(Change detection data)
=== Section Start ===

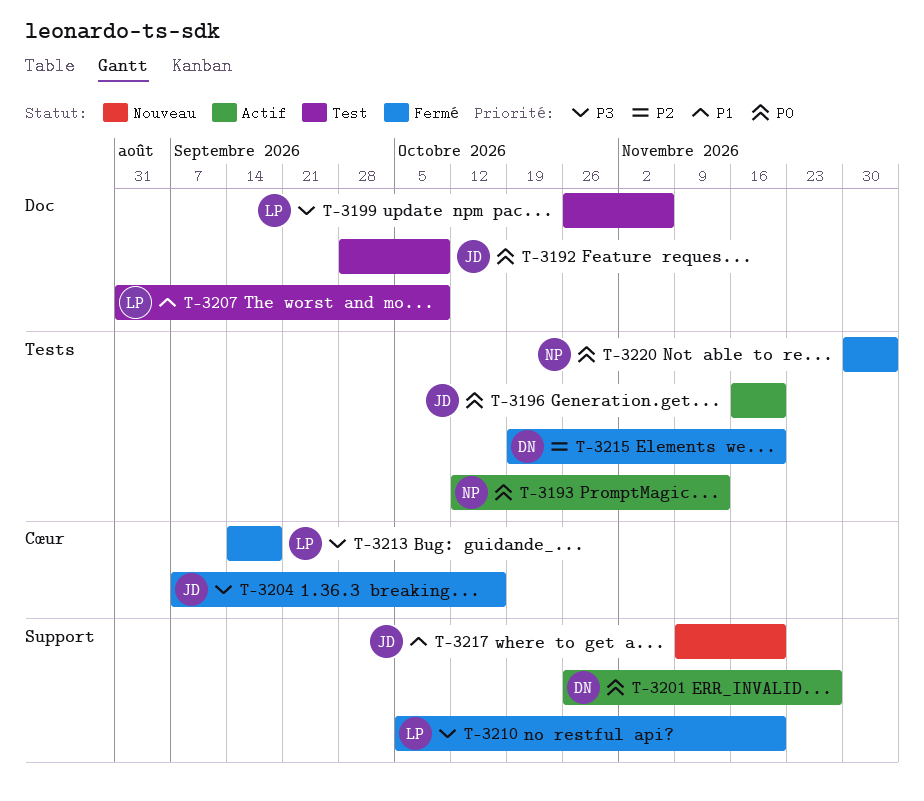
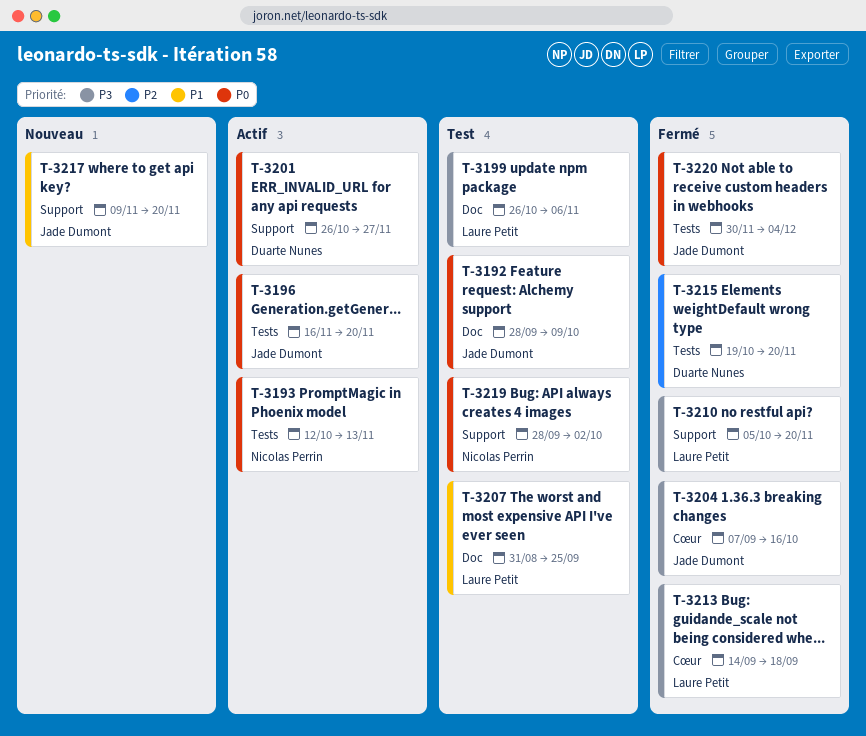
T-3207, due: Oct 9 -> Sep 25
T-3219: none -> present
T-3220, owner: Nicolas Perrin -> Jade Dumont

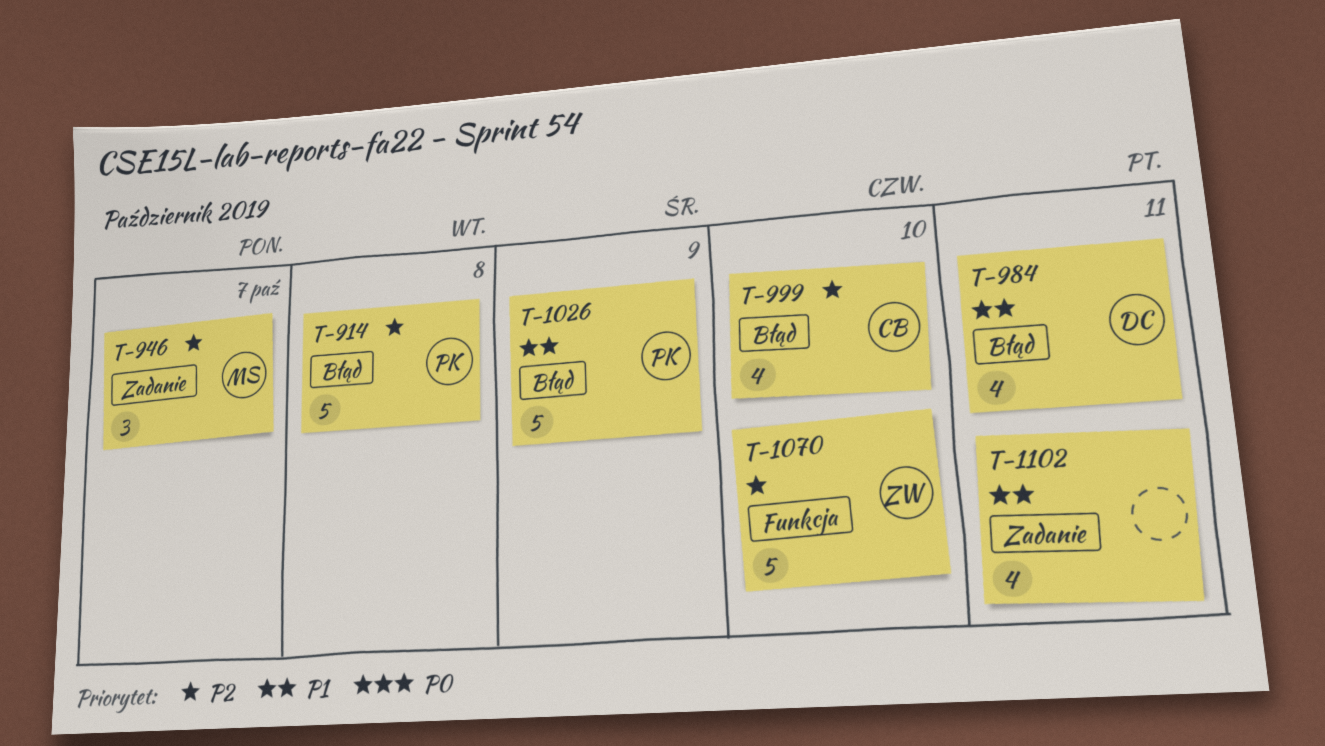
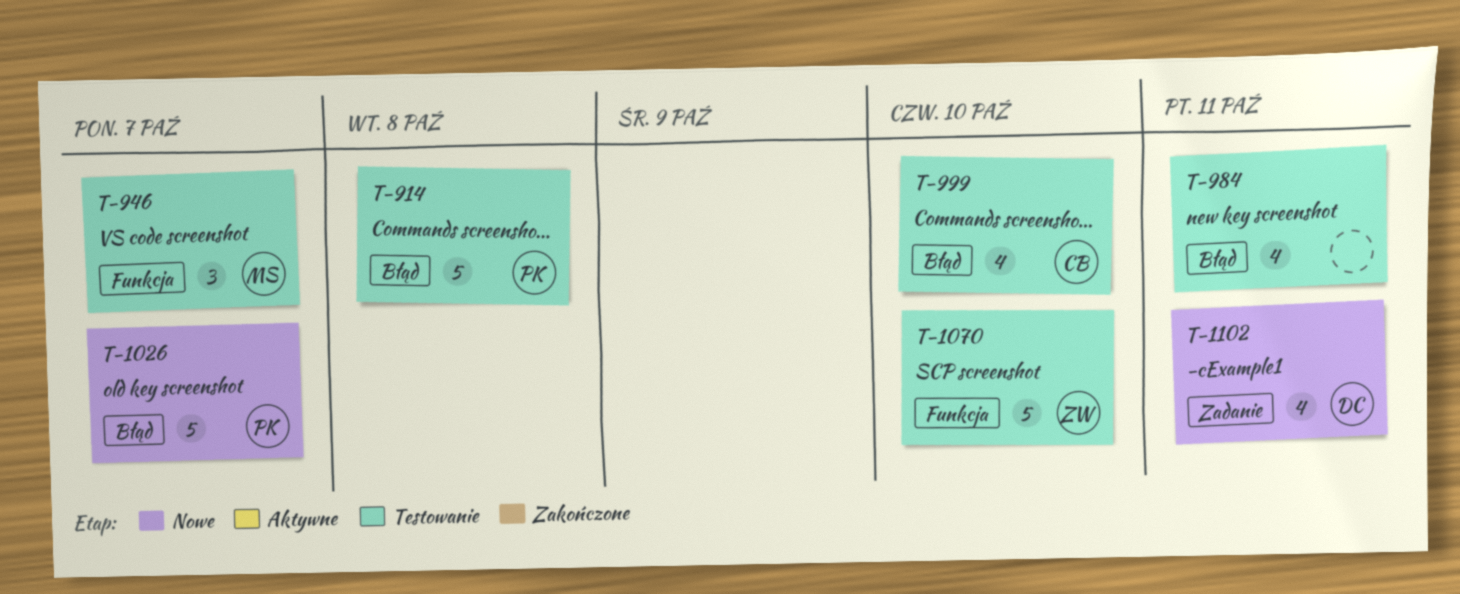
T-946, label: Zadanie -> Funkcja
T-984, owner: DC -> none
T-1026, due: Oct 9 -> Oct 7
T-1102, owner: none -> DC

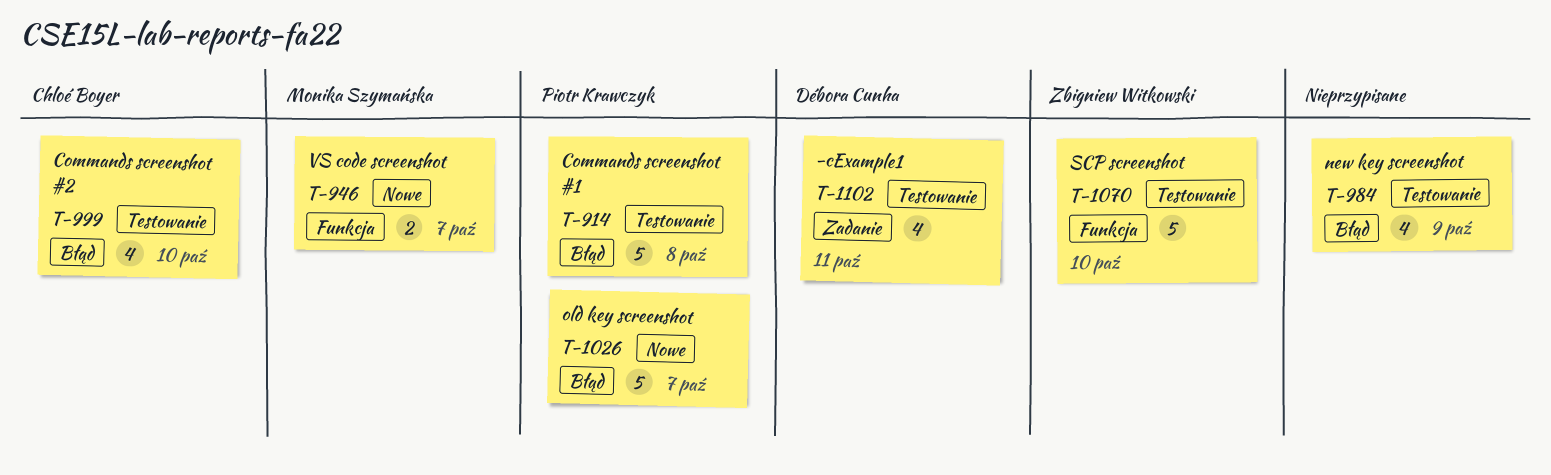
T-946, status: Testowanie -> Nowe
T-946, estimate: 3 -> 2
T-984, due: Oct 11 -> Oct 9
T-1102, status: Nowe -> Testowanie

=== Section End ===

**Work instruction**
Your answer must be an exact copy of the records above, with every picture left out.

**Answer to this exercise**
T-3207, due: Oct 9 -> Sep 25
T-3219: none -> present
T-3220, owner: Nicolas Perrin -> Jade Dumont

T-946, label: Zadanie -> Funkcja
T-984, owner: DC -> none
T-1026, due: Oct 9 -> Oct 7
T-1102, owner: none -> DC

T-946, status: Testowanie -> Nowe
T-946, estimate: 3 -> 2
T-984, due: Oct 11 -> Oct 9
T-1102, status: Nowe -> Testowanie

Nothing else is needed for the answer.